Tugas berat menanti James Harden bersama Houston Rockets pada musim depan. Pasalnya, point guard berusia 27 tahun itu memiliki status baru sebagai pemilik kontrak termahal sepanjang sejarah di NBA.

Pebasket yang identik dengan jenggot lebat itu mengaku sangat senang memperpanjang kontrak empat tahun sebesar USD228 juta atau sekitar Rp3,06 triliun untuk bersama Rockets enam tahun ke depan. Namun, kontrak besarnya tersebut tentu memiliki tanggung jawab yang besar, yaitu bisa mempersembahkan gelar NBA untuk timnya. “Nilai kontrak ini sangat bagus.

Tapi, jujur, satu-satunya poin penting dalam karier saya adalah mendapatkan gelar juara NBA,” kata Harden, dilansir ESPN. “Saya telah bekerja keras bersama Rockets dan berterima kasih kepada (Leslie) Alexander (pemilik Rockets) yang telah memberi saya kesempatan. Tapi, itu tidak akan berat jika saya bisa menguasai kejuaraan ini,” sambungnya.

Karena itu, Harden merelakan menunda libur musim panas dan memutuskan berlatih setiap hari. Hal itu membuktikan bahwa dia sangat serius dalam ambisinya pada musim depan. Apalagi, pebasket berusia 27 tahun itu akan terus melakukannya sebelum bisa mempersembahkan gelar juara NBA.

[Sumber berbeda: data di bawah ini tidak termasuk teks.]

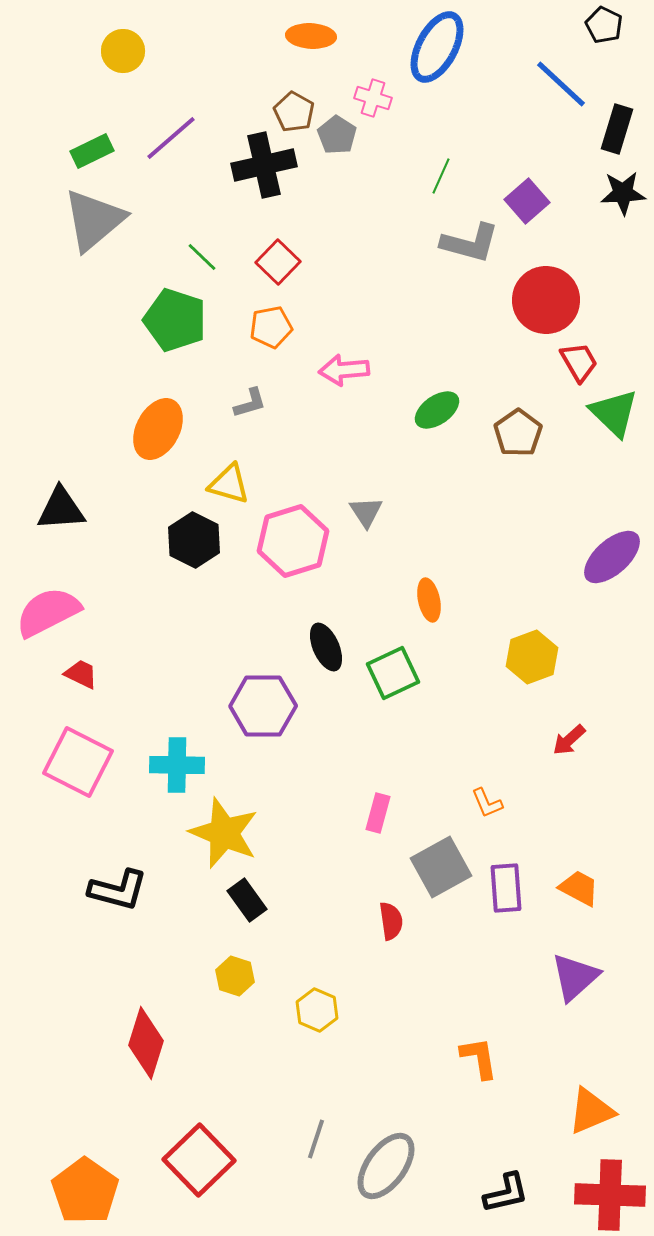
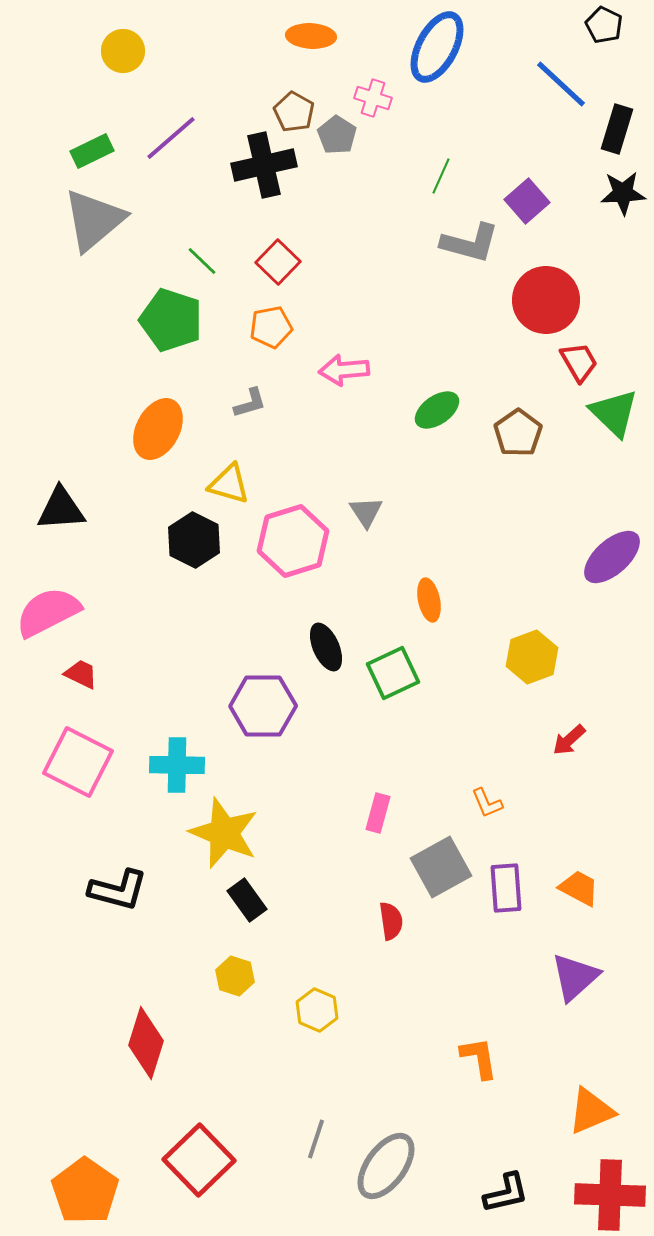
green line at (202, 257): moved 4 px down
green pentagon at (175, 320): moved 4 px left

Harden, yang rata-rata mengumpulkan 28,5 poin dan 8,5 assistpada play-offNBA musim lalu, mengatakan bahwa kontra tersebut sekaligus menjadi pembuktian komitmennya bersama Rockets sepanjang hidupnya. Keputusannya meninggalkan Oklahoma City Thunder pada 2012 membuahkan hasil yang mengesankan bersama Rockets.

“Saya tahu di mana rumah saya sekarang. Saya tahu di mana saya ingin berada. Saya tahu di mana saya ingin pensiun pada akhir karier saya dan di mana saya ingin memenangkan kejuaraan ini. Semuanya akan terjadi di Houston. Itulah alasan saya berada di sini selamanya,” ungkap Harden, pebasket All Star lima kali.

Sementara itu, Manajer Umum Rockets Daryl Morey mengatakan timnya memang sedang berbenah untuk berburu gelar NBA yang ketiga kali setelah menjadi juara pada 1994 dan 1995. Salah satunya mendatangkan bintang Los Angeles Clippers Chris Paul dengan mengorbankan delapan pemainnya. Meski begitu, dia merasa timnya masih membutuhkan satu pemain bintang lagi.

“Jika bisa, kami akan berbuat lebih banyak. Ini yang kami lakukan sepanjang karier. Jika kami bisa kembali mendapatkan pemain sekaliber Harden dan Paul, kami sangat senang. Kalau bisa, kami akan melakukannya dan menyiapkan uang lebih,” ujar Harden.

Rockets, yang memenangkan 55 pertandingan dan maju ke babak kedua di musim lalu, berharap masih bisa menambah kekuatan sebelum Kompetisi NBA dimulai pada 17 Oktober mendatang. Namun, berbagai sumber mengatakan bahwa manajemen Rockets tetap optimistis bisa mendatangkan Carmelo Anthony dari New York Knicks dalam sebuah perdagangan multitim.